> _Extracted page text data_
──────────
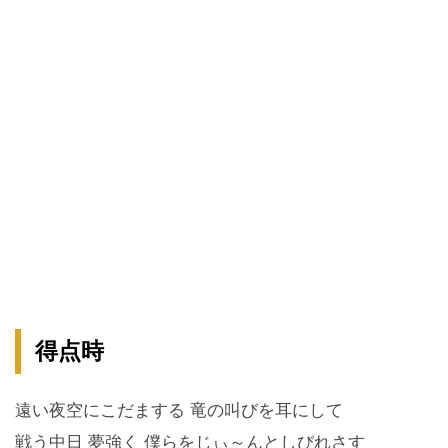
得点時
遠い夜空にこだまする 竜の叫びを耳にして
戦う中日 夢強く 僕らをじぃ～んとしびれさす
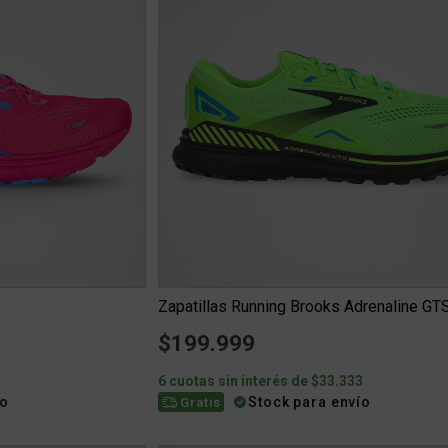
$199.999
3
6 cuotas sin interés de $33.333
ío
Stock para envío
Gratis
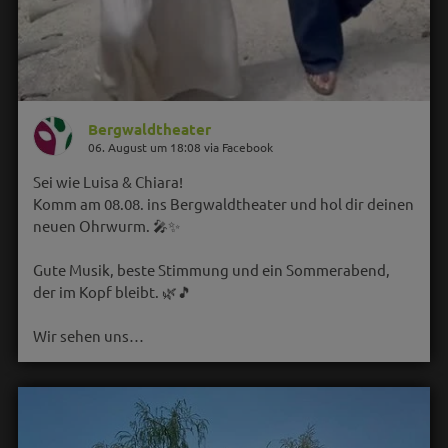
Bergwaldtheater
06. August um 18:08 via Facebook
Sei wie Luisa & Chiara!
Komm am 08.08. ins Bergwaldtheater und hol dir deinen
neuen Ohrwurm. 🎤✨
Gute Musik, beste Stimmung und ein Sommerabend,
der im Kopf bleibt. 🌿🎵
Wir sehen uns…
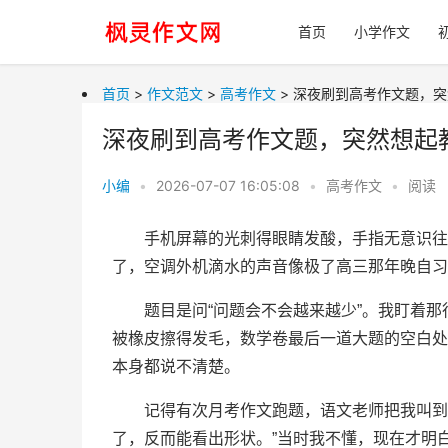
首页
小学作文
首页
>
作文范文
>
高考作文
> 深夜刷到高考作文题，
深夜刷到高考作文题，突然想起
小编
•
2026-07-07 16:05:08
•
高考作文
•
阅读
手机屏幕的光刺得眼睛发酸，手指无意识往
了，空调外机滴水的声音像极了高三那年晚自习
题目是问“问题会不会越来越少”。我盯着
被橡皮擦得发毛，数学卷最后一道大题的空白处
本身都说不清楚。
记得有次月考作文跑题，语文老师把我叫到
了，反而能看出形状。”当时我不懂，现在才明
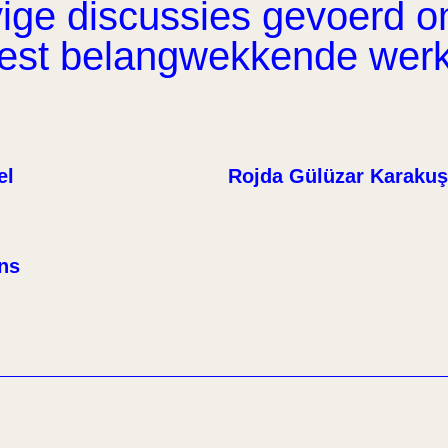
ge discussies gevoerd om 
eest belangwekkende wer
el
Rojda Gülüzar Karakuş
ens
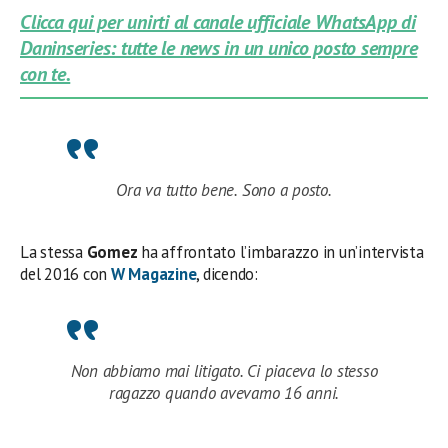
Clicca qui per unirti al canale ufficiale WhatsApp di
Daninseries: tutte le news in un unico posto sempre
con te.
Ora va tutto bene. Sono a posto.
La stessa
Gomez
ha affrontato l’imbarazzo in un’intervista
del 2016 con
W Magazine
, dicendo:
Non abbiamo mai litigato. Ci piaceva lo stesso
ragazzo quando avevamo 16 anni.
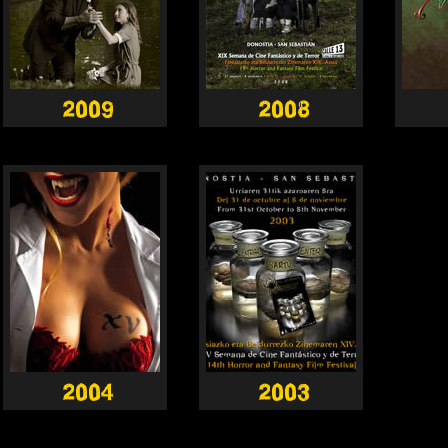
2009
2008
2004
2003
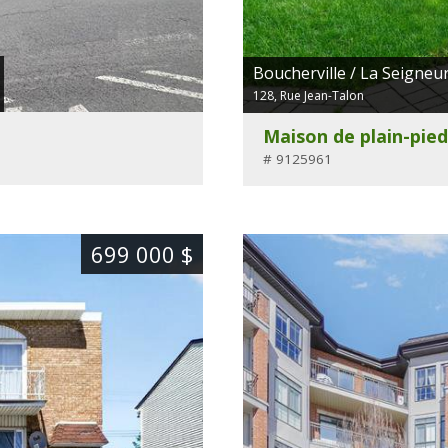
Boucherville / La Seigneur
128, Rue Jean-Talon
Maison de plain-pied
# 9125961
699 000 $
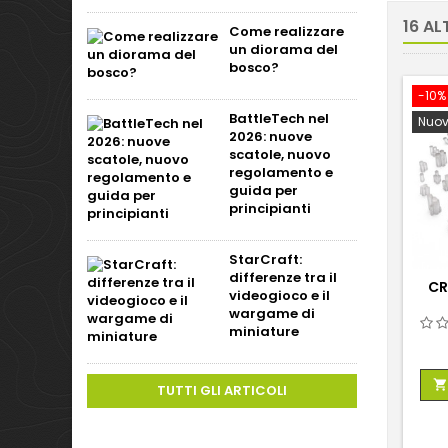
16 AL
Come realizzare
un diorama del
bosco?
-10%
BattleTech nel
Nuov
2026: nuove
scatole, nuovo
regolamento e
guida per
principianti
StarCraft:
differenze tra il
CR
videogioco e il
wargame di
miniature

TUTTI GLI ARTICOLI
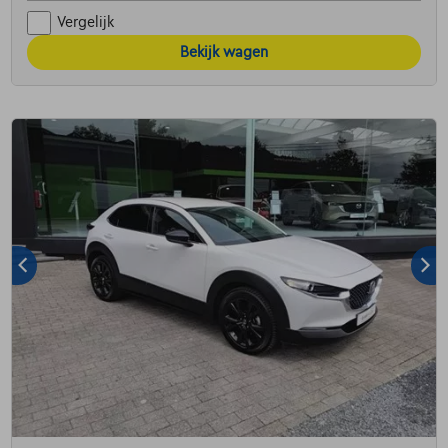
Vergelijk
Bekijk wagen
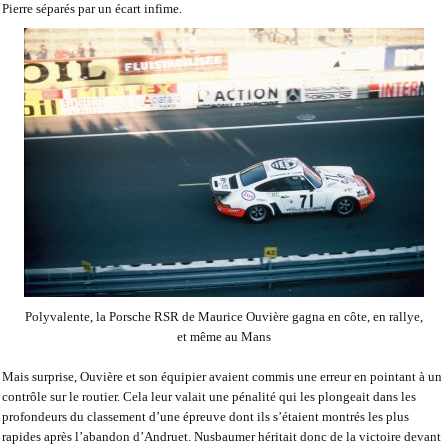
Pierre séparés par un écart infime.
Polyvalente, la Porsche RSR de Maurice Ouvière gagna en côte, en rallye,
et même au Mans
Mais surprise, Ouvière et son équipier avaient commis une erreur en pointant à un
contrôle sur le routier. Cela leur valait une pénalité qui les plongeait dans les
profondeurs du classement d’une épreuve dont ils s’étaient montrés les plus
rapides après l’abandon d’Andruet. Nusbaumer héritait donc de la victoire devant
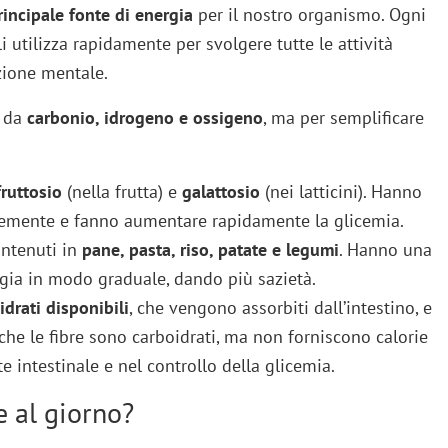
rincipale fonte di energia
per il nostro organismo. Ogni
li utilizza rapidamente per svolgere tutte le attività
zione mentale.
i da
carbonio, idrogeno e ossigeno
, ma per semplificare
fruttosio
(nella frutta) e
galattosio
(nei latticini). Hanno
ocemente e fanno aumentare rapidamente la glicemia.
ntenuti in
pane, pasta, riso, patate e legumi
. Hanno una
rgia in modo graduale, dando più sazietà.
idrati disponibili
, che vengono assorbiti dall’intestino, e
nche le fibre sono carboidrati, ma non forniscono calorie
 intestinale e nel controllo della glicemia.
 al giorno?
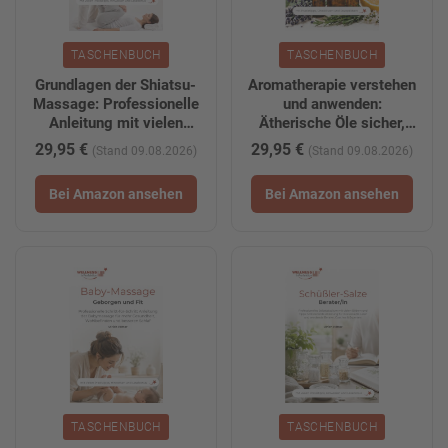
TASCHENBUCH
TASCHENBUCH
Grundlagen der Shiatsu-
Aromatherapie verstehen
Massage: Professionelle
und anwenden:
Anleitung mit vielen
Ätherische Öle sicher,
Bildern: inkl. kostenlosem
bewusst und praxisnah
29,95 €
29,95 €
(Stand 09.08.2026)
(Stand 09.08.2026)
Shiatsu-Lehrvideo zum
für Wohlbefinden,
Download/Stream
Entspannung und Alltag
Bei Amazon ansehen
Bei Amazon ansehen
(WellnessInPerfektion
nutzen
Fachbücher)
(WellnessInPerfektion
Fachbücher)
TASCHENBUCH
TASCHENBUCH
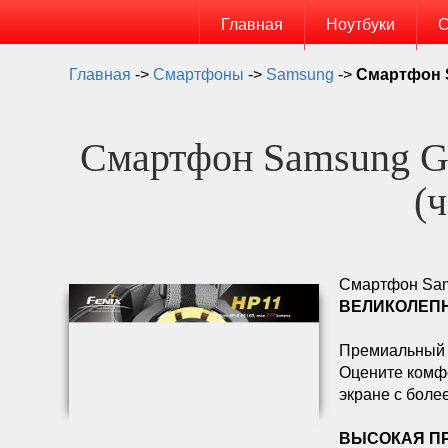
Главная
Ноутбуки
С
Главная
->
Смартфоны
->
Samsung
->
Смартфон S
Смартфон Samsung G
(
Смартфон Sams
ВЕЛИКОЛЕПН
Премиальный д
Оцените комф
экране с боле
ВЫСОКАЯ П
──────────
> _YOUR INSTRUCTIONS_
Pick each line holding "Shiatsu" out of the entries above and return it.

> _THE ANSWER_
Grundlagen der Shiatsu-
Shiatsu-Lehrvideo zum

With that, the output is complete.